Anyone who lost UK disability benefits (DLA, carer’s allowance or attendance allowance) on arrival in France between March 8, 2001 and October 18, 2007 may now request reinstatement, whether or not they have previously appealed against loss of their benefits.
A previous policy of turning down people who had not previously appealed when their benefits were originally cut has been abandoned.
Campaigners and the government remain at odds over how far back payments should go.
While the government recognises 2001 - when lawyers say the benefits first technically became exportable - as the start point for claims for reinstatement, they will only back-date to 2007, when the ECJ formally ruled on British benefits.
Mrs Hamilton said people could initially ask for back-dating to 2007 but should not exclude the possibility of back-dating to 2001.
"We suggest people write to the DWP saying: ‘in view of Jonathan Shaw’s ministerial statement of February 25, 2010 I request reinstatement of my benefit back-dated to October 18, 2007, without conditions’ so they don’t give up a later possible claim for earlier back-dating."

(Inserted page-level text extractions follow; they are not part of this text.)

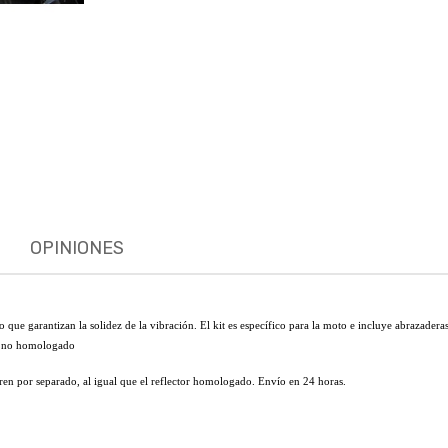
OPINIONES
que garantizan la solidez de la vibración. El kit es específico para la moto e incluye abrazaderas 
ble no homologado
en por separado, al igual que el reflector homologado. Envío en 24 horas.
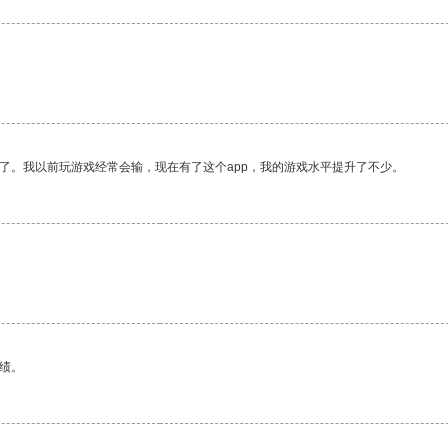
。
了。我以前玩游戏经常会输，现在有了这个app，我的游戏水平提升了不少。
绩。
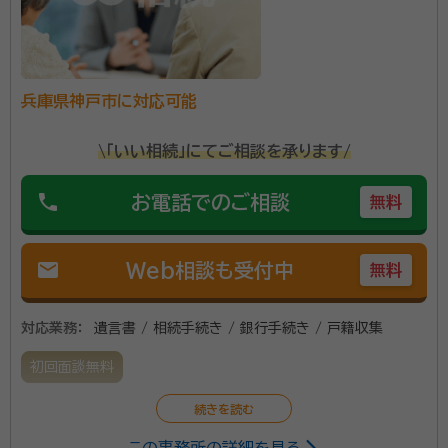
兵庫県神戸市に対応可能
\「いい相続」にてご相談を承ります/
phone
お電話でのご相談
無料
mail
Web相談も受付中
無料
対応業務：
遺言書 / 相続手続き / 銀行手続き / 戸籍収集
初回面談無料
この事務所の詳細を見る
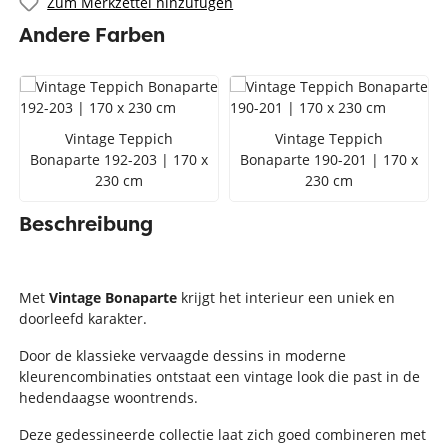
Zum Merkzettel hinzufügen
Andere Farben
Vintage Teppich
Vintage Teppich
Bonaparte 192-203 | 170 x
Bonaparte 190-201 | 170 x
230 cm
230 cm
Beschreibung
Met
Vintage Bonaparte
krijgt het interieur een uniek en
doorleefd karakter.
Door de klassieke vervaagde dessins in moderne
kleurencombinaties ontstaat een vintage look die past in de
hedendaagse woontrends.
Deze gedessineerde collectie laat zich goed combineren met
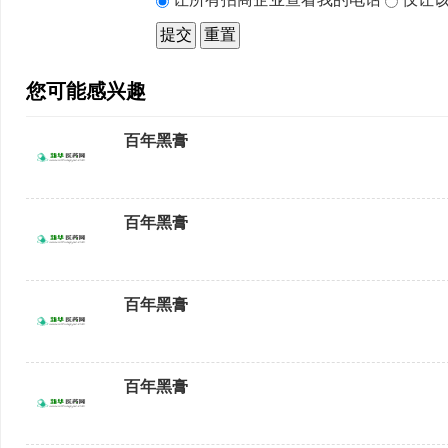
您可能感兴趣
百年黑膏
百年黑膏
百年黑膏
百年黑膏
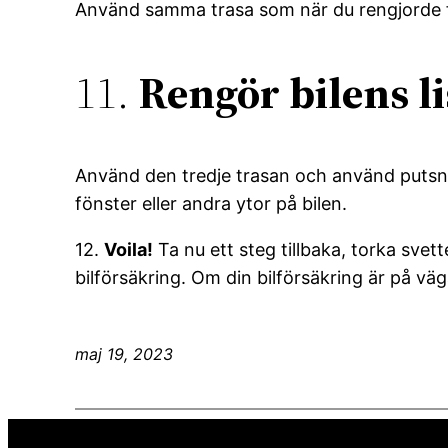
Använd samma trasa som när du rengjorde fön
11.
Rengör bilens li
Använd den tredje trasan och använd putsnin
fönster eller andra ytor på bilen.
12.
Voila!
Ta nu ett steg tillbaka, torka sve
bilförsäkring. Om din bilförsäkring är på väga
maj 19, 2023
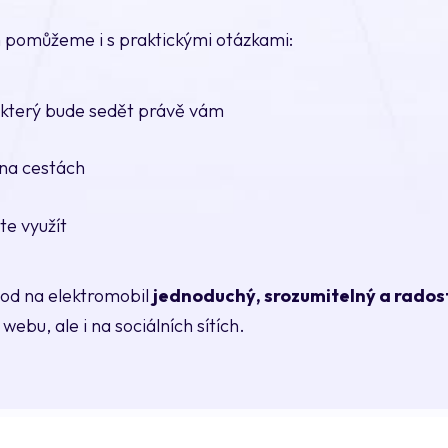
pomůžeme i s praktickými otázkami:
, který bude sedět právě vám
 na cestách
te využít
hod na elektromobil
jednoduchý, srozumitelný a rados
webu, ale i na sociálních sítích.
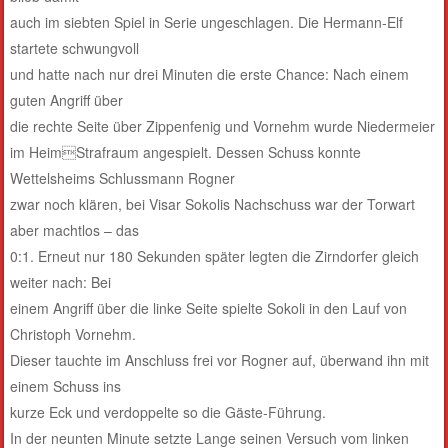
auch im siebten Spiel in Serie ungeschlagen. Die Hermann-Elf
startete schwungvoll
und hatte nach nur drei Minuten die erste Chance: Nach einem
guten Angriff über
die rechte Seite über Zippenfenig und Vornehm wurde Niedermeier
im HeimStrafraum angespielt. Dessen Schuss konnte
Wettelsheims Schlussmann Rogner
zwar noch klären, bei Visar Sokolis Nachschuss war der Torwart
aber machtlos – das
0:1. Erneut nur 180 Sekunden später legten die Zirndorfer gleich
weiter nach: Bei
einem Angriff über die linke Seite spielte Sokoli in den Lauf von
Christoph Vornehm.
Dieser tauchte im Anschluss frei vor Rogner auf, überwand ihn mit
einem Schuss ins
kurze Eck und verdoppelte so die Gäste-Führung.
In der neunten Minute setzte Lange seinen Versuch vom linken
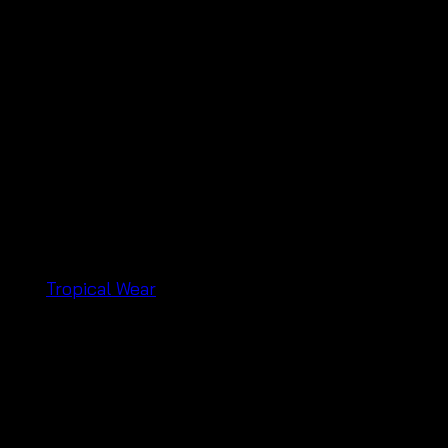
ญิง #BeachwearFashion #ขายส่งเสื้อผ้า
บรนด์:
Tropical Wear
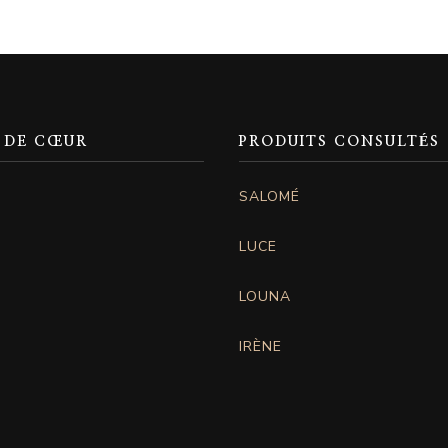
 DE CŒUR
PRODUITS CONSULTÉS
SALOMÉ
LUCE
LOUNA
IRÈNE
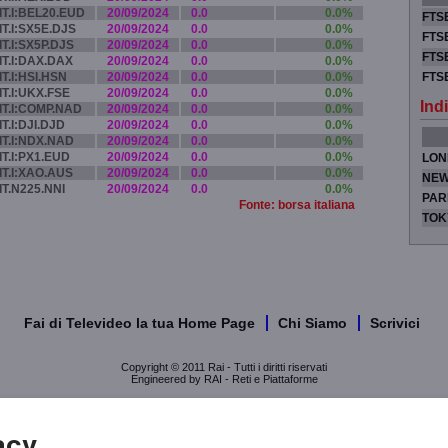
IT.I:BEL20.EUD
20/09/2024
0.0
0.0%
FTSE
IT.I:SX5E.DJS
20/09/2024
0.0
0.0%
FTSE
IT.I:SX5P.DJS
20/09/2024
0.0
0.0%
FTSE
IT.I:DAX.DAX
20/09/2024
0.0
0.0%
IT.I:HSI.HSN
20/09/2024
0.0
0.0%
FTS
IT.I:UKX.FSE
20/09/2024
0.0
0.0%
Indi
IT.I:COMP.NAD
20/09/2024
0.0
0.0%
IT.I:DJI.DJD
20/09/2024
0.0
0.0%
IT.I:NDX.NAD
20/09/2024
0.0
0.0%
IT.I:PX1.EUD
20/09/2024
0.0
0.0%
LON
IT.I:XAO.AUS
20/09/2024
0.0
0.0%
NEW
IT.N225.NNI
20/09/2024
0.0
0.0%
PAR
Fonte: borsa italiana
TOK
Fai di Televideo la tua Home Page
Chi Siamo
Scrivici
Copyright © 2011 Rai - Tutti i diritti riservati
Engineered by RAI - Reti e Piattaforme
acy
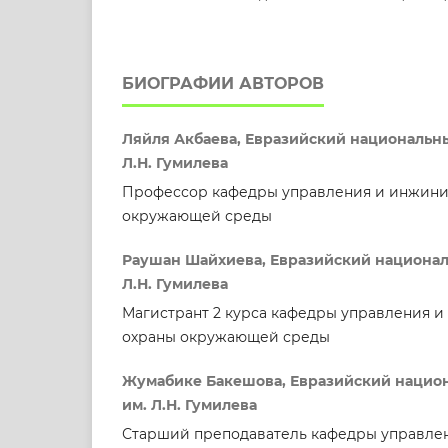
БИОГРАФИИ АВТОРОВ
Ляйля Акбаева, Евразийский национальн
Л.Н. Гумилева
Профессор кафедры управления и инжини
окружающей среды
Раушан Шайхиева, Евразийский национал
Л.Н. Гумилева
Магистрант 2 курса кафедры управления 
охраны окружающей среды
Жумабике Бакешова, Евразийский нацио
им. Л.Н. Гумилева
Старший преподаватель кафедры управле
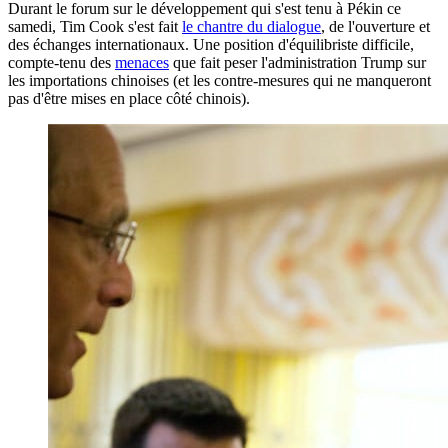
Durant le forum sur le développement qui s'est tenu à Pékin ce
samedi, Tim Cook s'est fait
le chantre du dialogue
, de l'ouverture et
des échanges internationaux. Une position d'équilibriste difficile,
compte-tenu des
menaces
que fait peser l'administration Trump sur
les importations chinoises (et les contre-mesures qui ne manqueront
pas d'être mises en place côté chinois).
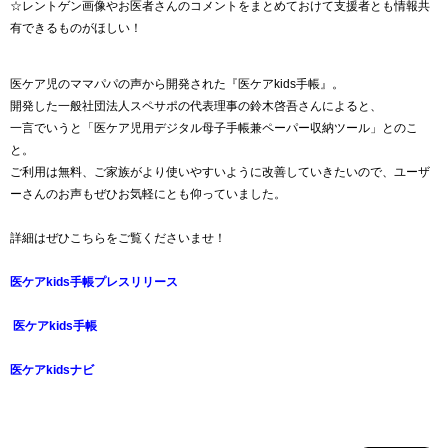
☆レントゲン画像やお医者さんのコメントをまとめておけて支援者とも情報共
有できるものがほしい！
医ケア児のママパパの声から開発された『医ケアkids手帳』。
開発した一般社団法人スペサポの代表理事の鈴木啓吾さんによると、
一言でいうと「医ケア児用デジタル母子手帳兼ペーパー収納ツール」とのこ
と。
ご利用は無料、ご家族がより使いやすいように改善していきたいので、ユーザ
ーさんのお声もぜひお気軽にとも仰っていました。
詳細はぜひこちらをご覧くださいませ！
医ケアkids手帳プレスリリース
医ケアkids手帳
医ケアkidsナビ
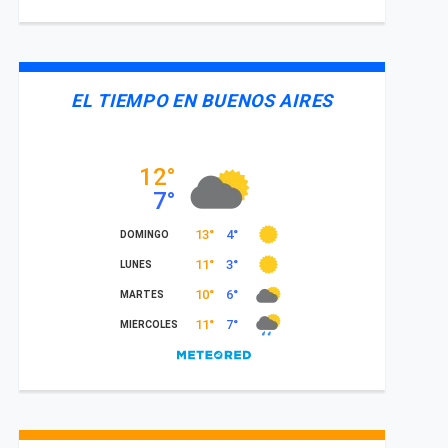
EL TIEMPO EN BUENOS AIRES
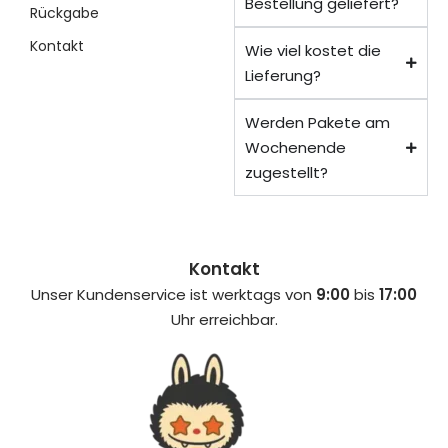
Bestellung geliefert?
Rückgabe
Kontakt
Wie viel kostet die
Lieferung?
Werden Pakete am
Wochenende
zugestellt?
Kontakt
Unser Kundenservice ist werktags von
9:00
bis
17:00
Uhr erreichbar.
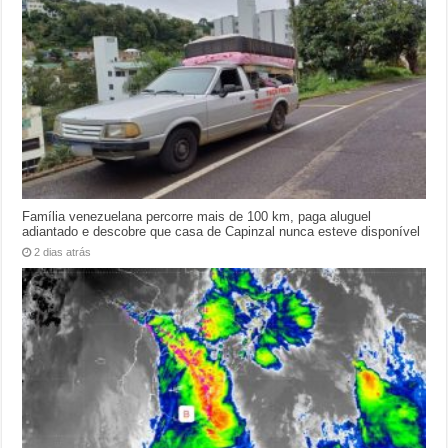
Família venezuelana percorre mais de 100 km, paga aluguel
adiantado e descobre que casa de Capinzal nunca esteve disponível
2 dias atrás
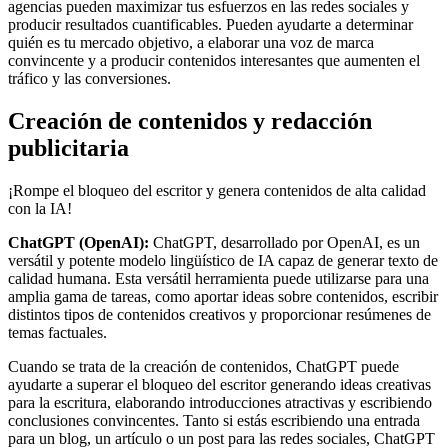
agencias pueden maximizar tus esfuerzos en las redes sociales y
producir resultados cuantificables. Pueden ayudarte a determinar
quién es tu mercado objetivo, a elaborar una voz de marca
convincente y a producir contenidos interesantes que aumenten el
tráfico y las conversiones.
Creación de contenidos y redacción
publicitaria
¡Rompe el bloqueo del escritor y genera contenidos de alta calidad
con la IA!
ChatGPT (OpenAI):
ChatGPT, desarrollado por OpenAI, es un
versátil y potente modelo lingüístico de IA capaz de generar texto de
calidad humana. Esta versátil herramienta puede utilizarse para una
amplia gama de tareas, como aportar ideas sobre contenidos, escribir
distintos tipos de contenidos creativos y proporcionar resúmenes de
temas factuales.
Cuando se trata de la creación de contenidos, ChatGPT puede
ayudarte a superar el bloqueo del escritor generando ideas creativas
para la escritura, elaborando introducciones atractivas y escribiendo
conclusiones convincentes. Tanto si estás escribiendo una entrada
para un blog, un artículo o un post para las redes sociales, ChatGPT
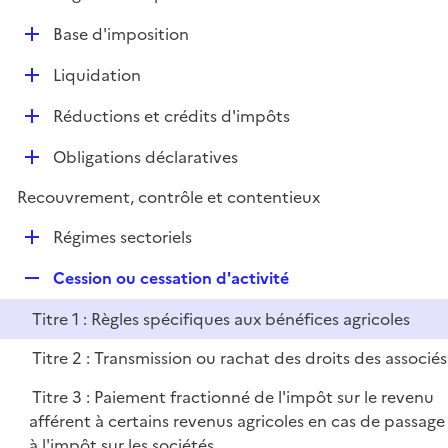
i
é
l
e
D
Base d'imposition
p
i
r
é
l
e
D
Liquidation
p
i
r
é
l
e
D
Réductions et crédits d'impôts
p
i
r
é
l
e
D
Obligations déclaratives
p
i
r
é
l
e
Recouvrement, contrôle et contentieux
p
i
r
l
e
D
Régimes sectoriels
i
r
é
e
R
Cession ou cessation d'activité
p
r
e
l
Titre 1 : Règles spécifiques aux bénéfices agricoles
p
i
l
e
Titre 2 : Transmission ou rachat des droits des associés
i
r
Titre 3 : Paiement fractionné de l'impôt sur le revenu
e
afférent à certains revenus agricoles en cas de passage
r
à l'impôt sur les sociétés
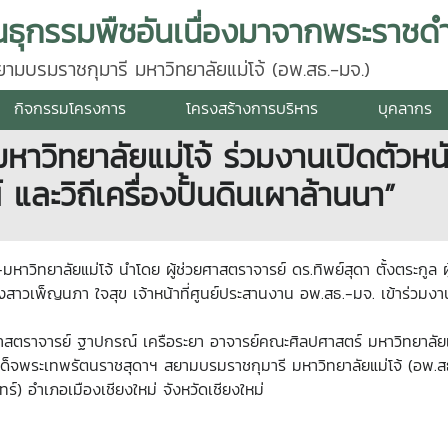
นธุกรรมพืชอันเนื่องมาจากพระราชดำ
มบรมราชกุมารี มหาวิทยาลัยแม่โจ้ (อพ.สธ.-มจ.)
กิจกรรมโครงการ
โครงสร้างการบริหาร
บุคลากร
หาวิทยาลัยแม่โจ้ ร่วมงานเปิดตัวห
ละวิถีเครื่องปั้นดินเผาล้านนา”
-มหาวิทยาลัยแม่โจ้ นำโดย ผู้ช่วยศาสตราจารย์ ดร.ทิพย์สุดา ตั้งตระกู
าวเพ็ญนภา ใจสุข เจ้าหน้าที่ศูนย์ประสานงาน อพ.สธ.-มจ. เข้าร่วมงา
สตราจารย์ ฐาปกรณ์ เครือระยา อาจารย์คณะศิลปศาสตร์ มหาวิทยาลัยแ
มเด็จพระเทพรัตนราชสุดาฯ สยามบรมราชกุมารี มหาวิทยาลัยแม่โจ้ (อพ
ทร์) อำเภอเมืองเชียงใหม่ จังหวัดเชียงใหม่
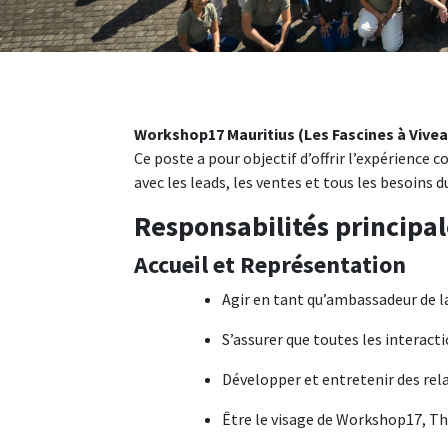
Workshop17 Mauritius (Les Fascines à Vive
Ce poste a pour objectif d’offrir l’expérience
avec les leads, les ventes et tous les besoins du
Responsabilités principal
Accueil et Représentation
Agir en tant qu’ambassadeur de 
S’assurer que toutes les interacti
Développer et entretenir des rel
Être le visage de Workshop17, Th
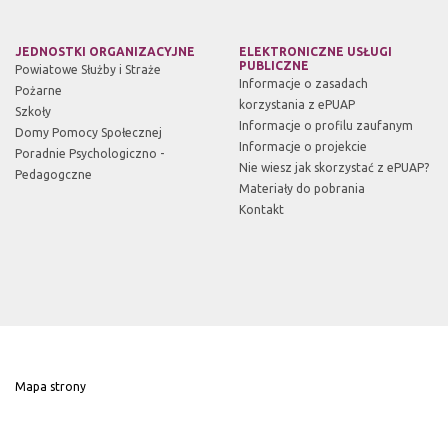
JEDNOSTKI ORGANIZACYJNE
ELEKTRONICZNE USŁUGI
PUBLICZNE
Powiatowe Służby i Straże
Informacje o zasadach
Pożarne
korzystania z ePUAP
Szkoły
Informacje o profilu zaufanym
Domy Pomocy Społecznej
Informacje o projekcie
Poradnie Psychologiczno -
Nie wiesz jak skorzystać z ePUAP?
Pedagogczne
Materiały do pobrania
Kontakt
Mapa strony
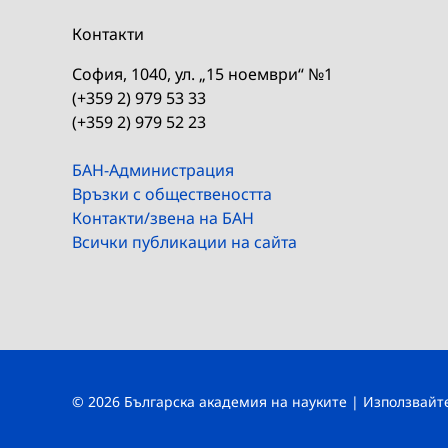
Контакти
София, 1040, ул. „15 ноември“ №1
(+359 2) 979 53 33
(+359 2) 979 52 23
БАН-Администрация
Връзки с обществеността
Контакти/звена на БАН
Всички публикации на сайта
© 2026 Българска академия на науките | Използвай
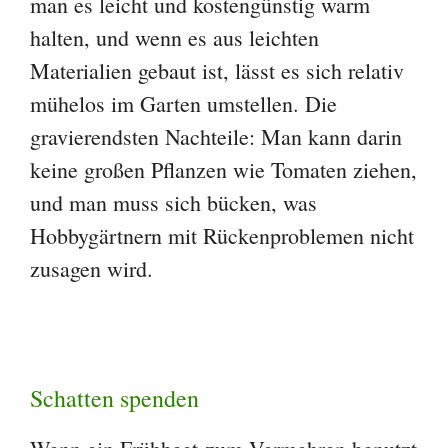
man es leicht und kostengünstig warm
halten, und wenn es aus leichten
Materialien gebaut ist, lässt es sich relativ
mühelos im Garten umstellen. Die
gravierendsten Nachteile: Man kann darin
keine großen Pflanzen wie Tomaten ziehen,
und man muss sich bücken, was
Hobbygärtnern mit Rückenproblemen nicht
zusagen wird.
Schatten spenden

Anyone seeking reinstatement should include their National Insurance number and should keep a copy of the letter.
MP Roger Gale, who has been lobbying the government on the issue, said the Hamiltons’ efforts - and Connexion’s articles - helped bring about the change.
He said surviving partners or relatives of those who have died while waiting for reinstatement should also write.
He hoped there would be no "protracted medical arguments" over whether people still qualified and that payments would be rapidly reinstated so the issue did not "disappear into a black hole under a new minister" after the General Election.
The DWP’s exportability team and disability benefit entitlement team can be reached at:
Pension Disability and Carers Service,
Warbreck Hill Road,
Checks will still be made on entitlement. For example, in some cases it depends on your national insurance record.